Tembakan seorang penembak jitu dalam film laga yang ditayangkan di layar bioskop yang sedang kautonton tidak mengakibatkan kematian siapapun yang telak terkena pelurunya.
Dan ledakan nuklir dahsyat dalam sebuah game yang sedang kaumainkan di ponselmu tidak menyebabkan kota mana pun menjadi benar-benar luluh-lantak oleh terpaan energi panasnya.
Sehelai kertas partitur bertabur simbol do-re-mi-fa-sol juga tak bisa membuatmu berlinang air mata karena haru atau tergugah untuk menggoyang badanmu mengikuti irama yang di telingamu sama sekali tak terdengar bunyinya itu. Dan walaupun kausemprotkan simbol-simbol nada itu dengan pilox sehingga semua dinding yang ada di dunia ini penuh sesak oleh lekuk-liku gambarnya, seluruh bentuk dan warna itu hanya mampu menghadirkan satu nada belaka: kesunyian!
Adapun yang disebut ayat-ayat basah adalah segala sesuatu yang dilambangkan oleh berbagai simbol tersebut.

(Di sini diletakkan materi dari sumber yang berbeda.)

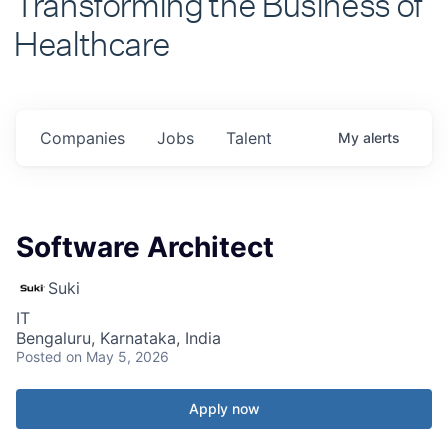
Healthcare
Companies
Jobs
Talent
My
alerts
Software Architect
Suki
IT
Bengaluru, Karnataka, India
Posted
on May 5, 2026
Apply now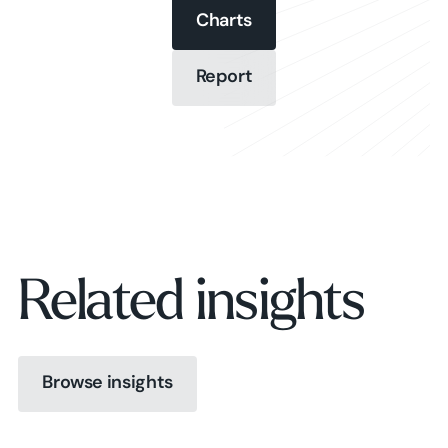
Charts
Charts
Report
Report
Charts
Report
Related insights
Browse insights
Browse insights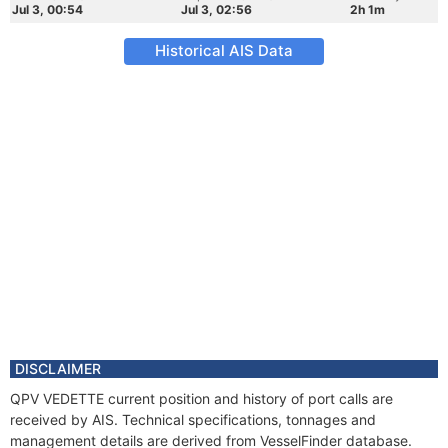
Jul 3, 00:54
Jul 3, 02:56
2h 1m
Historical AIS Data
DISCLAIMER
QPV VEDETTE current position and history of port calls are
received by AIS. Technical specifications, tonnages and
management details are derived from VesselFinder database.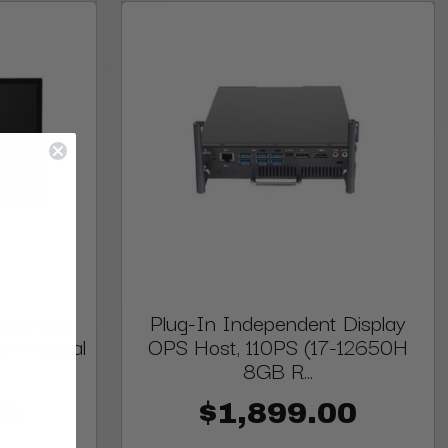
-Mounted
Plug-In Independent Display
ommercial
OPS Host, 110PS (17-12650H
8GB R...
00
$1,899.00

Ayat basah adalah batu yang dapat kautemukan di pekarangan, sungai, atau gunung. Batu-batu yang, jika engkau telaten, bisa kautata menjadi sebentuk rumah yang bisa kaudiami atau bahkan sebuah arsitektur yang lebih megah dibanding Candi Borobudur dan Piramida Mesir.

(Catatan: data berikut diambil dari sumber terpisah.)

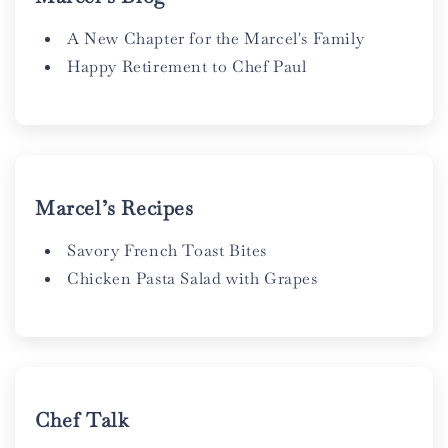
A New Chapter for the Marcel's Family
Happy Retirement to Chef Paul
Marcel’s Recipes
Savory French Toast Bites
Chicken Pasta Salad with Grapes
Chef Talk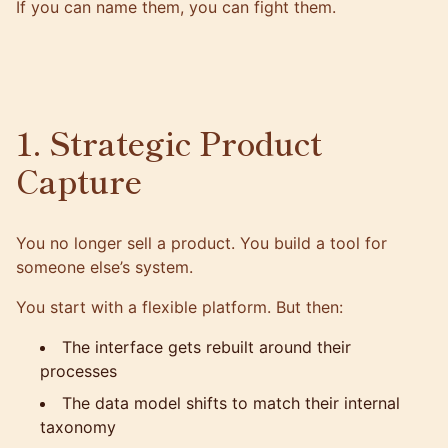
If you can name them, you can fight them.
1. Strategic Product
Capture
You no longer sell a product. You build a tool for
someone else’s system.
You start with a flexible platform. But then:
The interface gets rebuilt around their
processes
The data model shifts to match their internal
taxonomy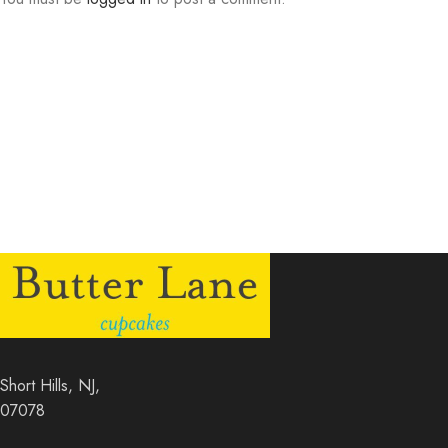
Short Hills, NJ,
07078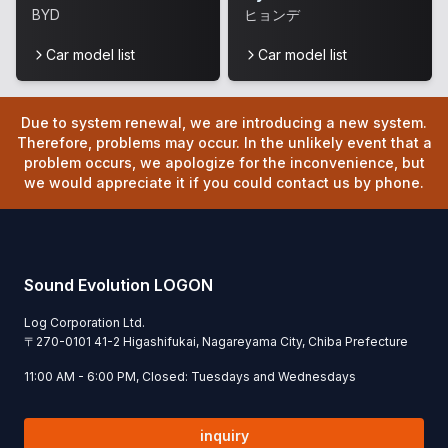
BYD
ヒョンデ
Car model list
Car model list
Due to system renewal, we are introducing a new system.
Therefore, problems may occur. In the unlikely event that a
problem occurs, we apologize for the inconvenience, but
we would appreciate it if you could contact us by phone.
Sound Evolution LOGON
Log Corporation Ltd.
〒
270-0101
41-2 Higashifukai, Nagareyama City, Chiba Prefecture
11:00 AM - 6:00 PM, Closed: Tuesdays and Wednesdays
inquiry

Ayat basah adalah singa yang kharisma aumannya membuat menggigil hilang daya tubuh siapa saja yang mendengarnya dari jarak yang bisa dijangkau dengan sekali terkam olehnya. Singa yang, menggunakan cakar, gigi, dan keuletan daya juangnya, sanggup merobohkan banteng perkasa.
Ayat basah adalah manusia yang membuatmu tak bisa berhenti memikirkan dirinya, setiap patah katanya terdengar bagai firman Tuhan yang wajib didengar penuh perhatian dan dilaksanakan, hatimu tenteram begitu saja saat berada di sisinya, dan engkau hanya rela jika ia menjadikanmu (dan bukan siapapun yang lain) sebagai satu-satunya pendamping hidup.

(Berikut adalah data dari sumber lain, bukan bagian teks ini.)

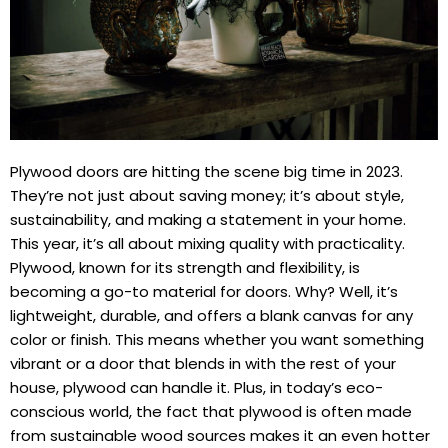
Plywood doors are hitting the scene big time in 2023.
They’re not just about saving money; it’s about style,
sustainability, and making a statement in your home.
This year, it’s all about mixing quality with practicality.
Plywood, known for its strength and flexibility, is
becoming a go-to material for doors. Why? Well, it’s
lightweight, durable, and offers a blank canvas for any
color or finish. This means whether you want something
vibrant or a door that blends in with the rest of your
house, plywood can handle it. Plus, in today’s eco-
conscious world, the fact that plywood is often made
from sustainable wood sources makes it an even hotter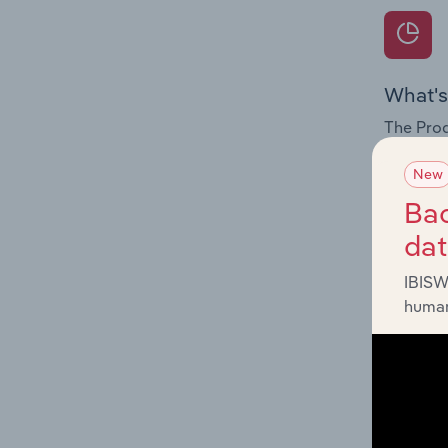
What's
The Prod
internat
New
Question
Bac
innovati
da
influenc
and serv
IBISW
human
What's
The Geog
Infrastr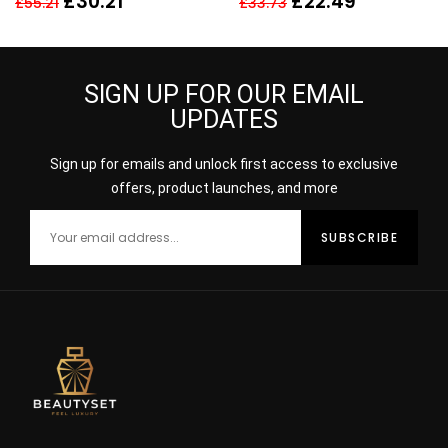
£
30.21
£
22.49
£
55.21
£
33.73
30ml
SIGN UP FOR OUR EMAIL
UPDATES
Sign up for emails and unlock first access to exclusive
offers, product launches, and more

Ayat basah adalah bermilyar tanaman yang diberi-Nya banyak tugas di bumi (sebagai paru-paru, sebagai naungan, sebagai inang, sebagai penyedia pangan, sebagai penyembuh, sebagai begitu banyak hal) supaya kita semua bisa tinggal di sini, melaksanakan tugas hidup kita di sini, dan antri mati di sini. Ya. Lahir di sini. Bermain-main di sini. Belajar di sini. Bekerja di sini. Menikah di sini. Bercinta di sini. Beranak-pinak di sini. Tua bangka di sini. Dan dikubur di sini.